As the promise of rain grows, heavy as the clouds overhead, more trees and plants are flowering. Late season yellow Pouis dot the northern hills. Pink Pouis are celebrating pagwah all over again. Pommerac flowers, jacaranda, and cassias paint the forests. And the blue bunches of Petrea are more to be enjoyed coming at the end of this dry dry season. Some of the most luxuriant specimens can be seen around the Savannah. Look out for the shower of gold cassias in the botanic gardens.

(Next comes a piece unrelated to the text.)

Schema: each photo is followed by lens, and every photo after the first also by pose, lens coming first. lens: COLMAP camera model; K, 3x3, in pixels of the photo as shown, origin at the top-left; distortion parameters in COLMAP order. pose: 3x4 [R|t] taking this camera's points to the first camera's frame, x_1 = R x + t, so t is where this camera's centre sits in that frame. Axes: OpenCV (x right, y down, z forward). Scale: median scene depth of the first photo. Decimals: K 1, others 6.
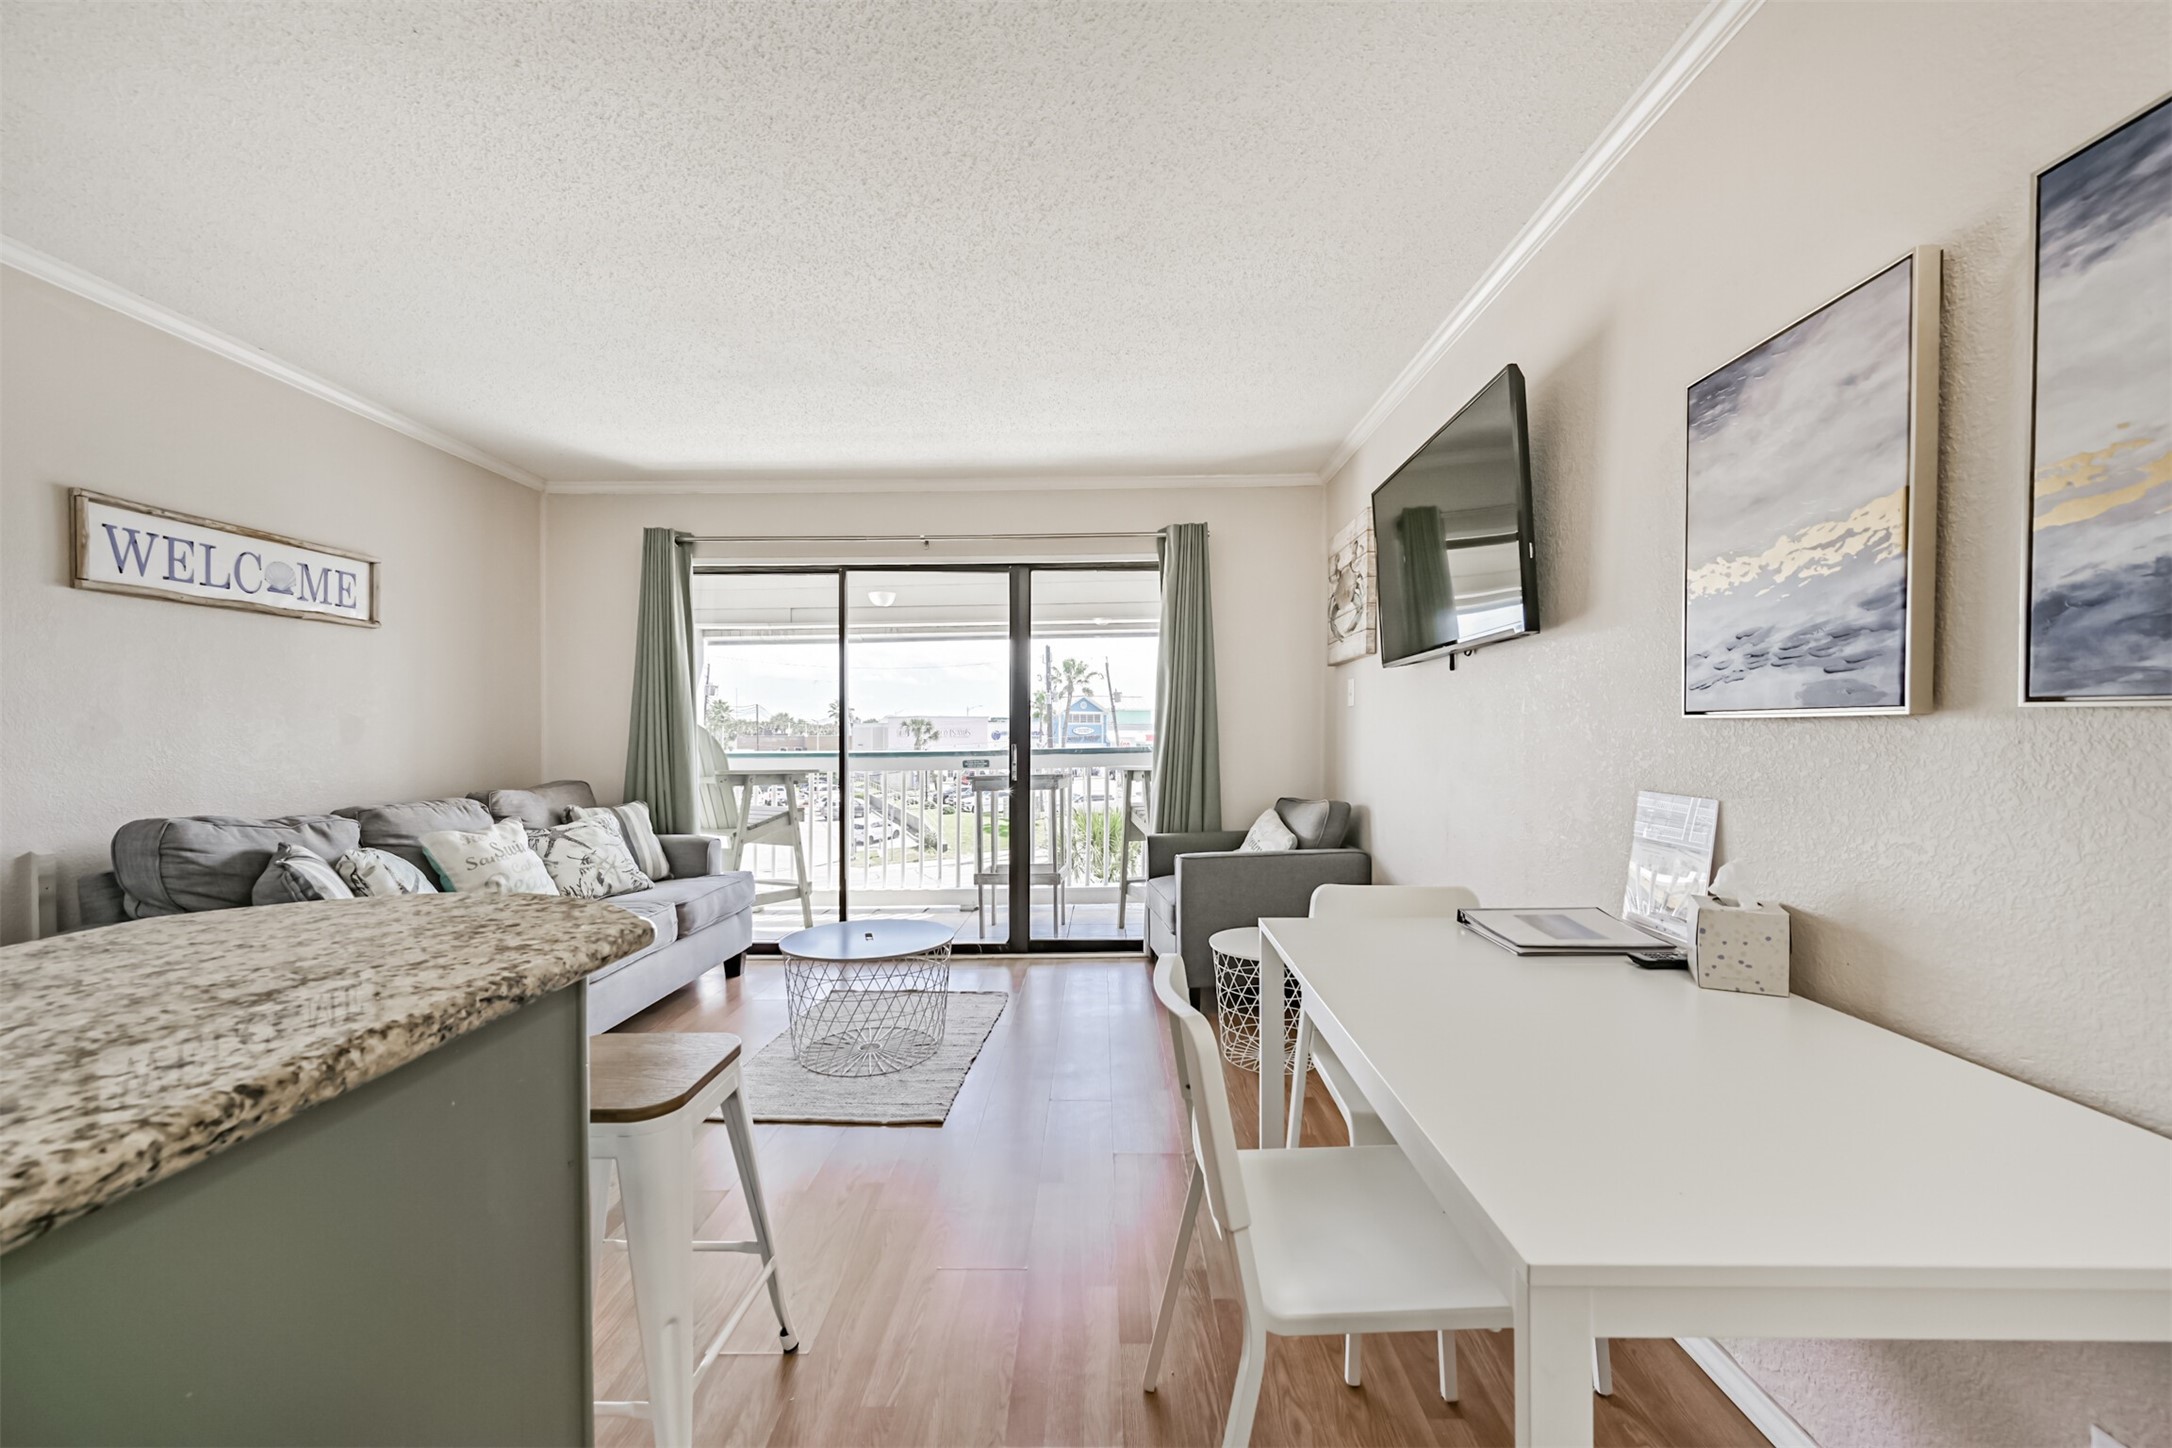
lens RADIAL K [[849.9, 0, 1093.7], [0, 849.9, 726.1], [0, 0, 1]] dist [0.002441, 0.000808]
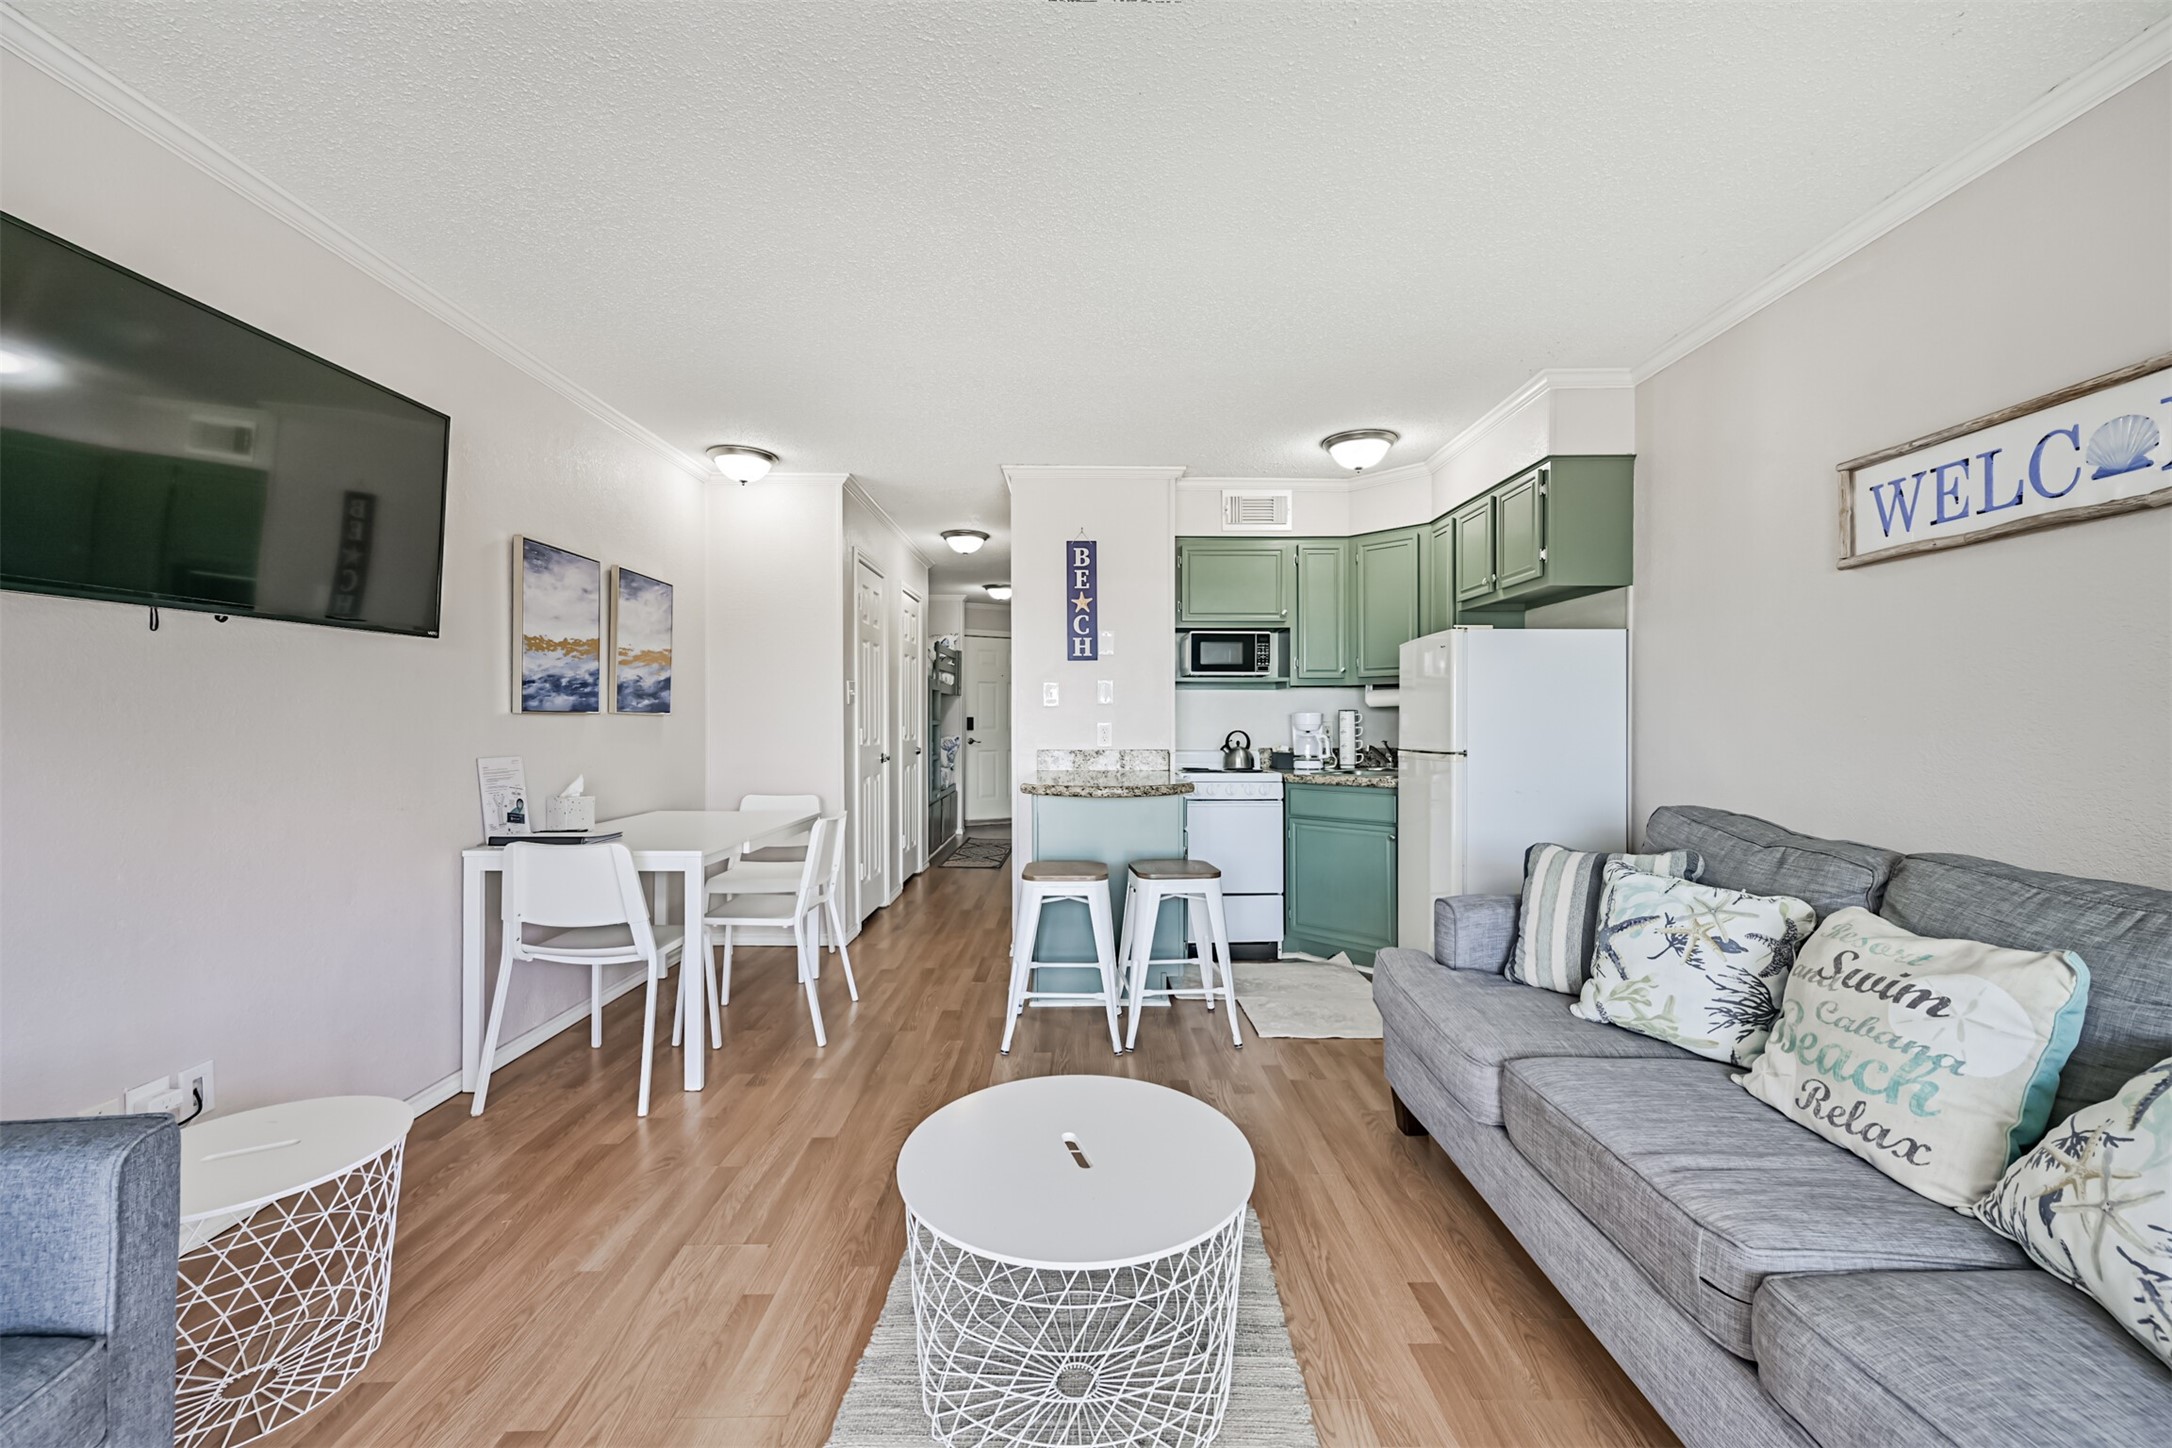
lens RADIAL K [[849.9, 0, 1093.7], [0, 849.9, 726.1], [0, 0, 1]] dist [0.002441, 0.000808]
pose [[-0.999716, 0.001205, -0.023811, -0.548199], [0.001085, 0.999987, 0.005054, 0.009917], [0.023816, 0.005027, -0.999704, 3.107460]]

The flowering vine that channels pure sunshine in these pre-rain days is the Cat's claw. Bunches of yellow blossoms drape the uppermost branches of tall trees, and this is just about the only time you may see the vines during the year. The Spanish called the plant Una de Gato, the Indians Vilcacora. Uncaria tomentosa, or Uncaria guianensis, has been used by South and Central American tribes to treat a variety of ailments including gastric ulcers, tumours and rheumatoid arthritis.
The vine is characterised by small hooks at the bases of the leaves; these hooks resemble cat's claws and enable the vine to climb walls and very high trees.
One thing that I wonder about amid this annual flowering: is it the end of the dry season that prompts the blooming? Or is it the onset of rain that does it?